Por otro lado, y también según registros de 2007 de la Cámara, existen en la Argentina aproximadamente 700 partidos políticos reconocidos, entre los de orden nacional y los partidos de distrito. Además, más de ocho millones de ciudadanos o 30% de los electores de 2007, estaba afiliado a algún partido. Es curioso, entonces, la paradoja: pocos quieren participar de las elecciones, muchos desean ser elegidos y otro tanto accedió a afiliarse a un partido político.

La gran cantidad de partidos políticos podría indicar un exceso de oferta y, la apatía ciudadana, una demanda insatisfecha. Cualquiera sea el caso, si no logramos que la sociedad empiece a valorar positivamente la participación en la vida pública y, en particular, en el acto electoral; si no logramos que la ciudadanía asuma sus deberes cívicos con orgullo, difícilmente la situación se revierta y, el 28 de junio, el faltazo de ciudadanos como autoridades de mesa para velar por una buena elección podría repetirse. Con cada mesa sin autoridades nuestra democracia queda un poco más débil.

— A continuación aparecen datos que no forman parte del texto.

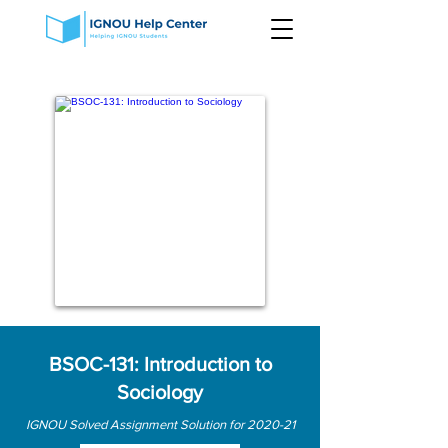
BSOC-131: Introduction to
Sociology
IGNOU Solved Assignment Solution for 2020-21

Por eso, participar de los comicios como autoridades de mesa no es una forma más de ejercer la ciudadanía. Es, junto con el sufragio, una de las cargas públicas más valiosas que puede asumir un ciudadano. La posibilidad de que cualquiera participe, revela que las elecciones no son sino un elemento democratizador, en el cual cada ciudadano tiene el mismo derecho y la misma obligación, independientemente de su origen y situación socioeconómica. En esa instancia todos somos funcionarios públicos defendiendo con nuestros actos la democracia que tanto valoramos.

En definitiva, es necesario, fundamental y conveniente que los ciudadanos asumamos nuestras responsabilidades cívicas como verdaderos protagonistas de la vida pública y política argentina. Los que sean designados autoridades de mesa, no pueden fallarnos. Los que no hayan sido designados y conozcan a alguien que sí, insistan y motívenlos a que vayan. Los que puedan debieran anotarse como voluntarios (aunque sea pequeña la posibilidad de que efectivamente los convoquen, la señal de apoyo a la democracia de miles de anotados ya es un valor en sí mismo). Y por último, casi todos debiéramos capacitarnos para esto, que es algo fácil y rápido (hay variedad de recursos disponibles online, en papel y presencialmente en los juzgados electorales de todo el país -por ejemplo, en www.cuidatuvoto.org.ar).

Sólo si logramos eso la clase dirigente comprenderá que existe un pueblo, en el que reside la soberanía, que no sólo anhela y exige una democracia mejor, sino que está dispuesto a asumir las responsabilidades de hacerla a través de sus actos.